Ничего не вижу, ничего не слышу
Возмущение системных партий и политтехнологов понятно – окончательная победа процедуры над смыслом устраняет из системы выборов электорат. Партийный рейтинг (социальная база) девальвируется, критически – до нуля – сужается площадка торга с элитой. Политтехнологи из операторов процесса превращаются в фиксаторов результата, падает статус и доходность.
Девальвации подвергается множество дисциплин, включая академические: политология, социология, экономика, философия. Ура цифровизации! Вопрос источника власти решён окончательно и бесповоротно? Конец истории?
Сколько раз в истории человечества власть приходила в состояние гипертимии от собственного могущества и беспредельности, столько раз она падала в грязь. Сознательно подменил общепринятую в таких ситуациях экзальтацию психиатрическим диагнозом.
Гипертимия – болезненно повышенное настроение, определяемое снижением способности к адекватной оценке ситуации и собственного поведения. Больные веселы, довольны собой, чувствуют себя счастливыми. Представления о своих возможностях преувеличены. Говорят много, легко овладевают инициативой в разговоре. Благодаря живой мимике, быстрым и нередко порывистым движениям выглядят обычно моложе своих лет. Витальные влечения повышены.
Лавры Герострата меня никогда не привлекали. Понятия подменил из необходимости подчеркнуть остроту момента.
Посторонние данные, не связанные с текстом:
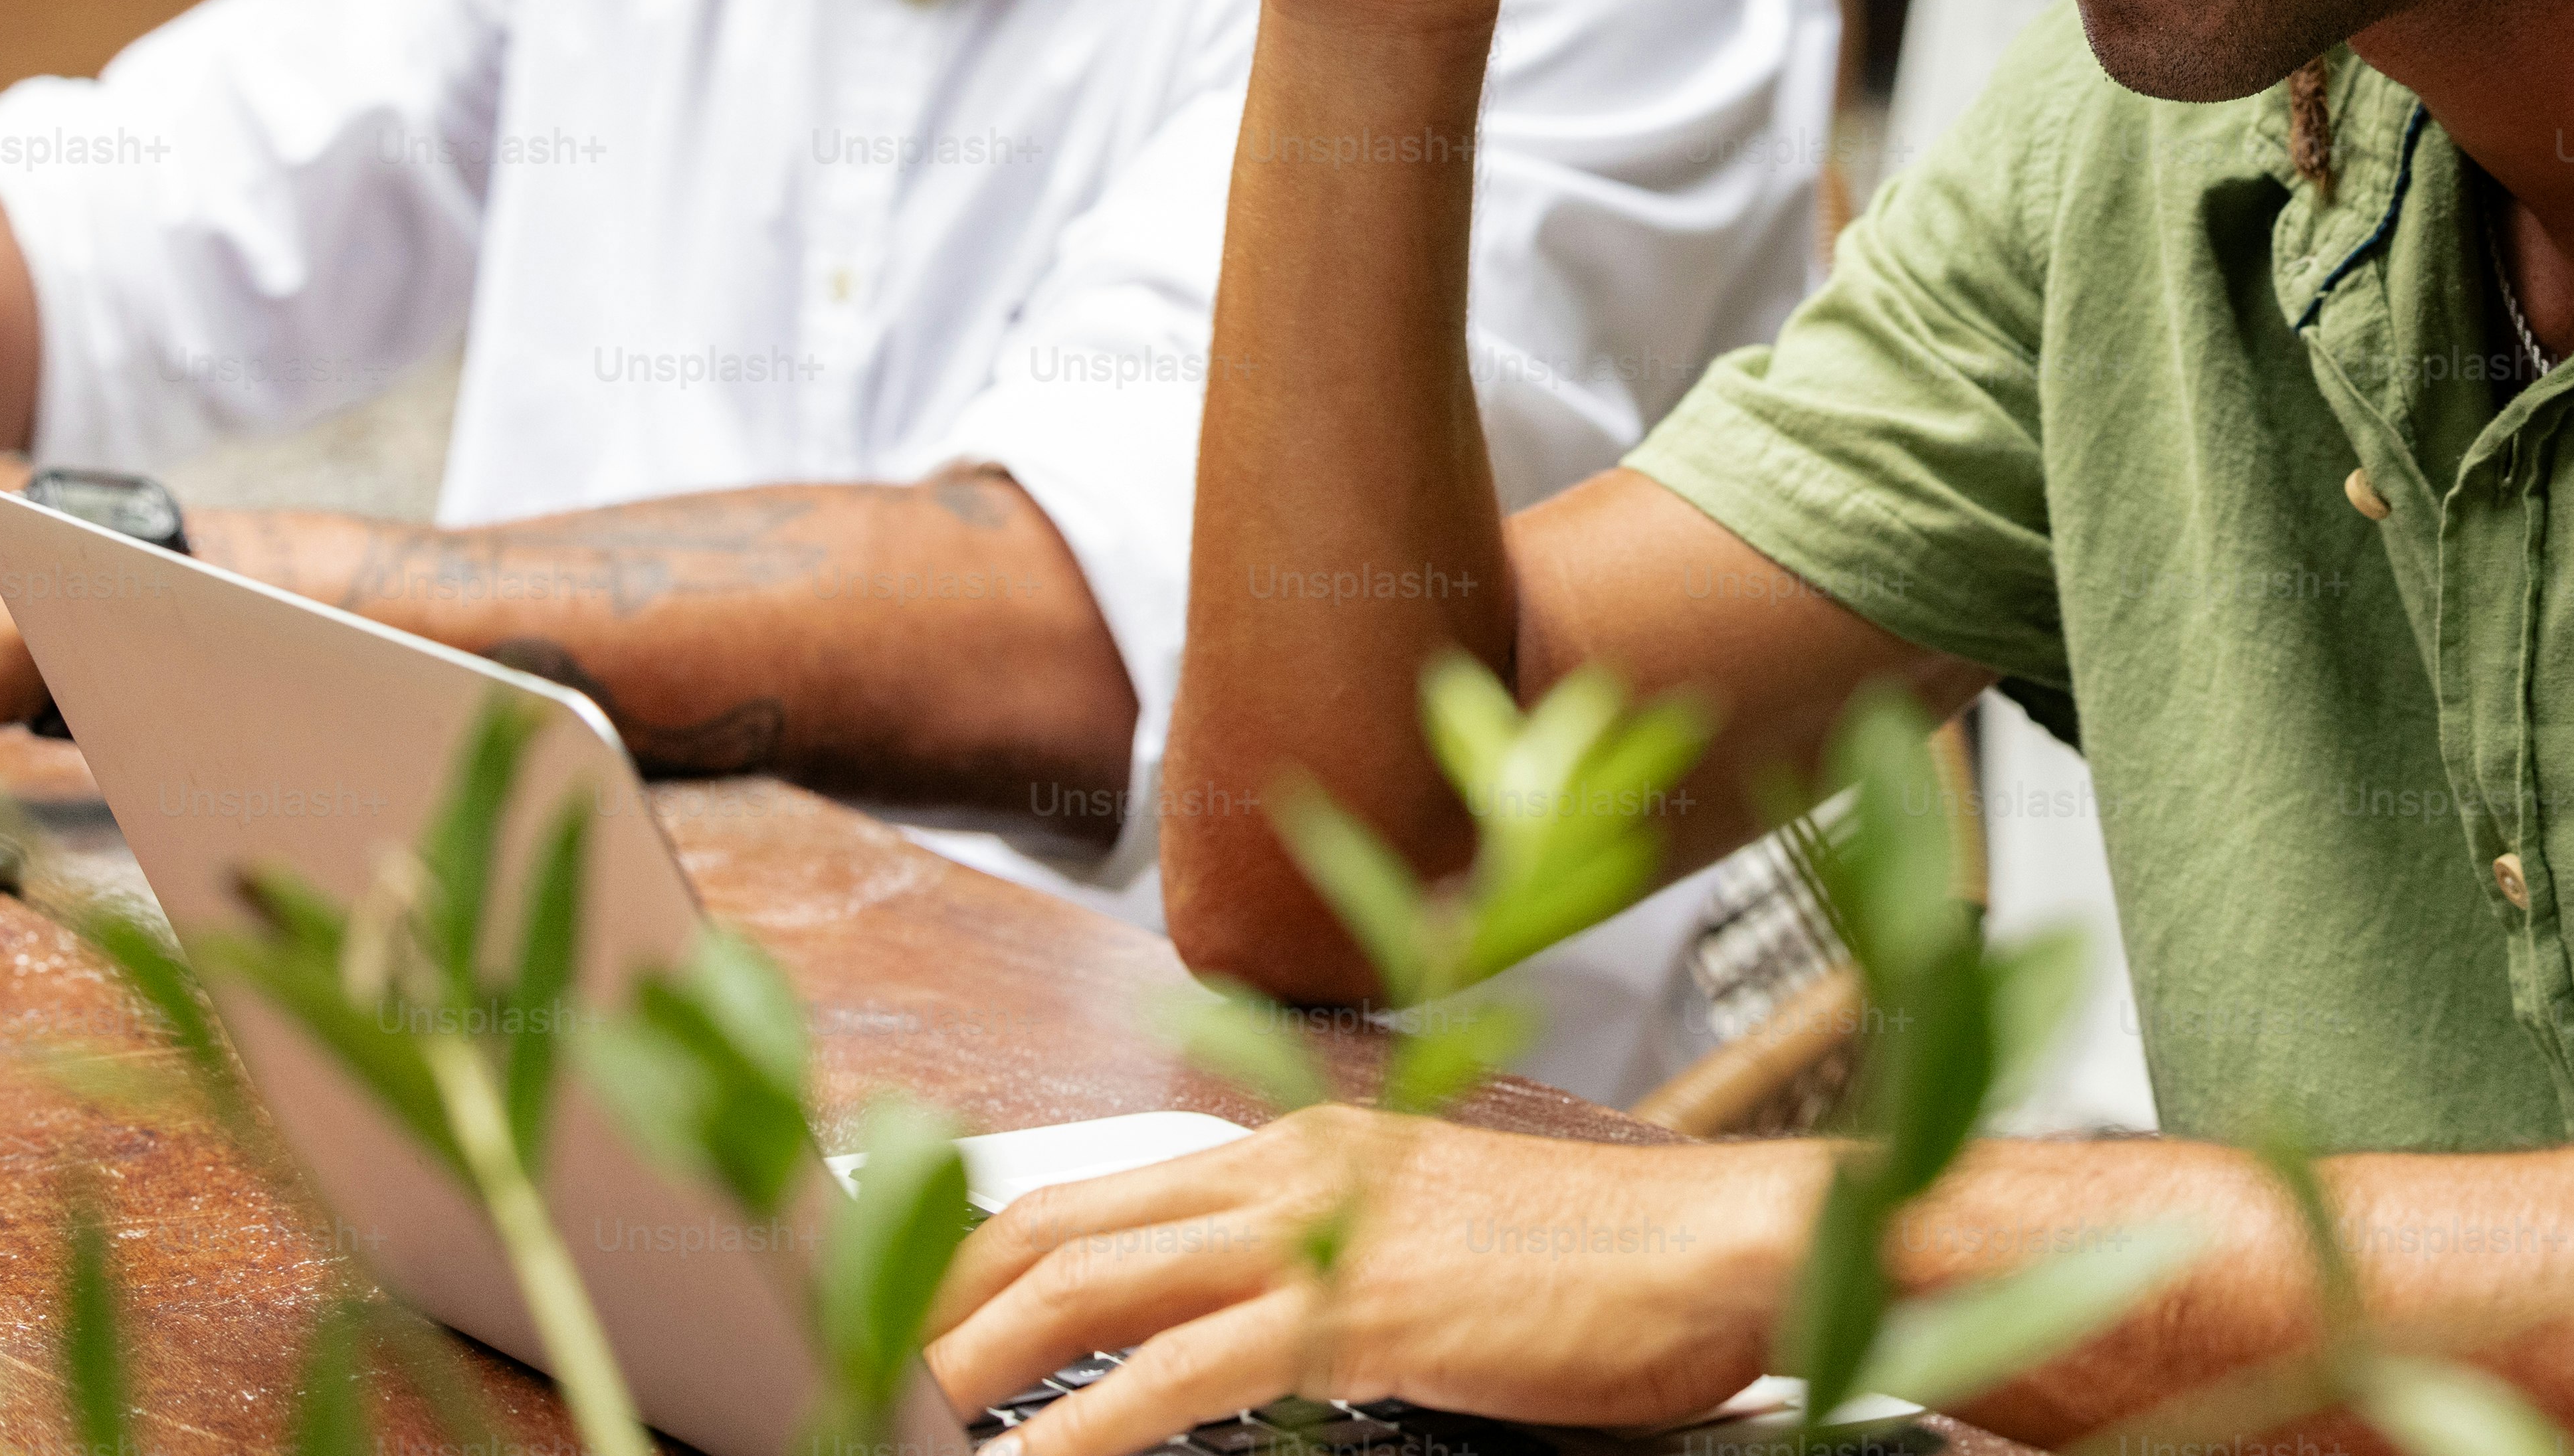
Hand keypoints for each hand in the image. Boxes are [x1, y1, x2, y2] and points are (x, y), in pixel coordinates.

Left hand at [924, 1109, 1814, 1451]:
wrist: (1727, 1244)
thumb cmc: (1601, 1268)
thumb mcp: (1427, 1248)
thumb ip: (1316, 1270)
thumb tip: (1222, 1337)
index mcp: (1300, 1145)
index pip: (1089, 1192)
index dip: (972, 1259)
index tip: (897, 1323)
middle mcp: (1290, 1162)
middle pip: (1054, 1225)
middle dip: (932, 1308)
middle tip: (846, 1375)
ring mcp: (1324, 1225)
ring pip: (1089, 1285)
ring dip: (970, 1366)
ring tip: (889, 1415)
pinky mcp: (1360, 1303)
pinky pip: (1177, 1372)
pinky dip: (1079, 1430)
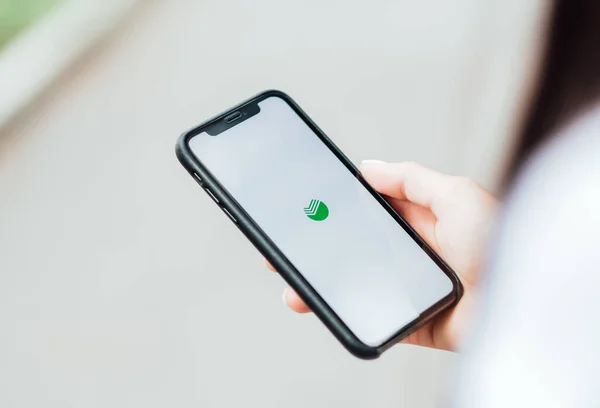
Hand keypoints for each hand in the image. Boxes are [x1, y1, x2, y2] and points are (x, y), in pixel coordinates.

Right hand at [266, 161, 497, 350]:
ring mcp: (411, 288)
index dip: (341, 208)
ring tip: (293, 284)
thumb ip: (410, 179)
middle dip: (322, 247)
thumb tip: (367, 167)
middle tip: (289, 247)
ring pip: (356, 283)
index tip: (309, 208)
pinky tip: (319, 305)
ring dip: (322, 283)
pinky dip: (346, 312)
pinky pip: (373, 315)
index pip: (373, 210)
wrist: (521, 303)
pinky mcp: (413, 321)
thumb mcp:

Белорусский прецедент буквально вопиёт.
Фото: Сергей Карпухин/ТАСС
Чем ближе окончание второго «второго срока» президентства Владимира Путина, тем актуальней проблема транзита-2024. Эксплуатирует её несистемная оппозиция. Цель понятна – создать вакуум власти (эффект «хромой утки»). Власть тему табуирует, а официальные медиа – игнорируют. Видимо, из тех же соображений, чтобы избежать вакуума власти, тем самым создавая его.
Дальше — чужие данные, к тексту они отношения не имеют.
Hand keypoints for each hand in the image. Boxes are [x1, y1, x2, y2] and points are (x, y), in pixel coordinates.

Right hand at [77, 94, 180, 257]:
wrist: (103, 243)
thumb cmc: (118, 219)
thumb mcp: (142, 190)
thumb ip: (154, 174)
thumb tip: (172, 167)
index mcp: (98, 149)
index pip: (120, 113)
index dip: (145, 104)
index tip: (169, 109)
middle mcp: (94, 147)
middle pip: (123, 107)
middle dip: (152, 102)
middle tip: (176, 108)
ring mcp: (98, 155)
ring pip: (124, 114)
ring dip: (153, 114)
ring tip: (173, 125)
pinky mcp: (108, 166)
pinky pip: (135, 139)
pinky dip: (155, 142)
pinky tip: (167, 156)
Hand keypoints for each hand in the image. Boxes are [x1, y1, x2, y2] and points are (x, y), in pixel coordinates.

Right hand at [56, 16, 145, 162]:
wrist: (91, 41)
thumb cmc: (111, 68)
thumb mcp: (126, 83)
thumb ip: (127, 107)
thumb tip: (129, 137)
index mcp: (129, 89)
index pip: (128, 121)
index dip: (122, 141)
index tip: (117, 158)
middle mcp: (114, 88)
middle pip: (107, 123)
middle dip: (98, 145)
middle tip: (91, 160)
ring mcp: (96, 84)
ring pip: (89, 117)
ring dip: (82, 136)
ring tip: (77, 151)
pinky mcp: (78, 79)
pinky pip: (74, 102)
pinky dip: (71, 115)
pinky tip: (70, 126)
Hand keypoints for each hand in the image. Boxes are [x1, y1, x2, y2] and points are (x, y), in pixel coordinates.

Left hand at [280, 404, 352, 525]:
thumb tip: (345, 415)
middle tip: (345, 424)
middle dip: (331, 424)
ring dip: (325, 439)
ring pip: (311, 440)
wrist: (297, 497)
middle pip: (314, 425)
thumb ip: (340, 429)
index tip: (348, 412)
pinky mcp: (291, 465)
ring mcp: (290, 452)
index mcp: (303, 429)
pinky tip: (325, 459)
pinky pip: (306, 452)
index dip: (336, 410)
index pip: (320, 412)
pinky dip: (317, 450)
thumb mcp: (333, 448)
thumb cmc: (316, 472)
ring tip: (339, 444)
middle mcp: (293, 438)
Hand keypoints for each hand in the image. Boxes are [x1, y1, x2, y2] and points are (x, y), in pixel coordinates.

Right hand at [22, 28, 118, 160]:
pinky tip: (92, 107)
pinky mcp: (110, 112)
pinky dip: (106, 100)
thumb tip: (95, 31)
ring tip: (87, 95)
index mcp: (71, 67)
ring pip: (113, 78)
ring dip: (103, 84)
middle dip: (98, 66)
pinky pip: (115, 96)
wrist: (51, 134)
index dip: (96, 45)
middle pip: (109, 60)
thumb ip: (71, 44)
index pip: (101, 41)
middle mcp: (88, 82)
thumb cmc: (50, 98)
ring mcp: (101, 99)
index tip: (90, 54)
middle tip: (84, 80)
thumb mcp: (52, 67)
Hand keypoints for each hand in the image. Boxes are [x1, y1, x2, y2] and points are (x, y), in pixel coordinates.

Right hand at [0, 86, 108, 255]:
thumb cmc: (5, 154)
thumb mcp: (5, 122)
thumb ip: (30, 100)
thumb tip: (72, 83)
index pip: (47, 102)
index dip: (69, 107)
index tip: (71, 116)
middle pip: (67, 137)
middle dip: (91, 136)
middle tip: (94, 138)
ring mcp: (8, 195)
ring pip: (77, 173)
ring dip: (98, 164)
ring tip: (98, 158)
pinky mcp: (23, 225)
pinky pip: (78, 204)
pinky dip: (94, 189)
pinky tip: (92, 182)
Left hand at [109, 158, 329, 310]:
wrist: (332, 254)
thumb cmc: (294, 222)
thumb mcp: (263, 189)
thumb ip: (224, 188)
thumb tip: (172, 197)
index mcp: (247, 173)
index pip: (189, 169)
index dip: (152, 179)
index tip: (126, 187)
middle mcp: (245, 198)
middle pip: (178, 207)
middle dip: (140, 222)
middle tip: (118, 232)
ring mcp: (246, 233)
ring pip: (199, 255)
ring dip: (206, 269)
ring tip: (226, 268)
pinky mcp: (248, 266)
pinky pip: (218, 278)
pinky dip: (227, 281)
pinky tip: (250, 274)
Вопрос серьёзный. Выбор придётся делать не между вариантами развития страны, а между принципиально разными странами: национальной и стерилизованной. Отсутствие внятной (транслируемой властью и отрефлексированной обществом) картины будущего чревато разрушительными для страны последствиями. Власть, взятая украдкой и впопыхах (Привет, Лукашенко!), безосновательна и недолговечна.
Проблему, высвеченную в ходе ЕДГ, пытаются персонализировать – перевести в привычный формат. Представить как конфликт первого зама главы АП, куратора внутренней политики Сергея Кириенко и его предшественника, ныне спикера Госдумы Вячеслава Володина. Конфликт интересов, безусловно, присутствует, но проблема носит системный характер.
Проблема в том, что собственность (материализованная стратегия) у нас напрямую зависит от власти. Общественное согласие (источник собственности) вокруг итогов приватизации не сложилось. Вопрос в 90-е годы решался в кремлёвских кабинетах, минуя парламентские процедуры, что позже стало условием успеха коррекции («дело ЮКОСа»).
Почему в России возникла обратная конфигурация взаимоотношений власти и бизнеса, тема отдельного разговора. Здесь же принципиально то, что на выборах у нас всегда решается вопрос собственности (где делили, там и рулят).
Пока общественное согласие вокруг «передела» отсутствует, коррекция возможна после любых выборов и в любую сторону.
При устойчивой власти (преемственность) обратная конфигурация власти и бизнеса проблем в себе не несёт. Риски возникают, когда власть провисает и начинает решать свои вопросы в обход общества – сценарно. В этот момент собственность вместо стратегии роста начинает генерировать системную коррупцию. Будущее превращается в зону неопределённости.
Именно это случилось со страной в 90-е годы. Парадоксально, но общественный консенсус, несмотря на отсутствие согласия вокруг собственности, в какой-то момент и на какой-то период сложился вокруг власти (не абстрактной власти, а лично вокруг Путина). Парадокс именуется очень просто – крымский синдром.
Сегодня Путин является единственным гарантом собственности на системообразующие активы страны (право на стратегию).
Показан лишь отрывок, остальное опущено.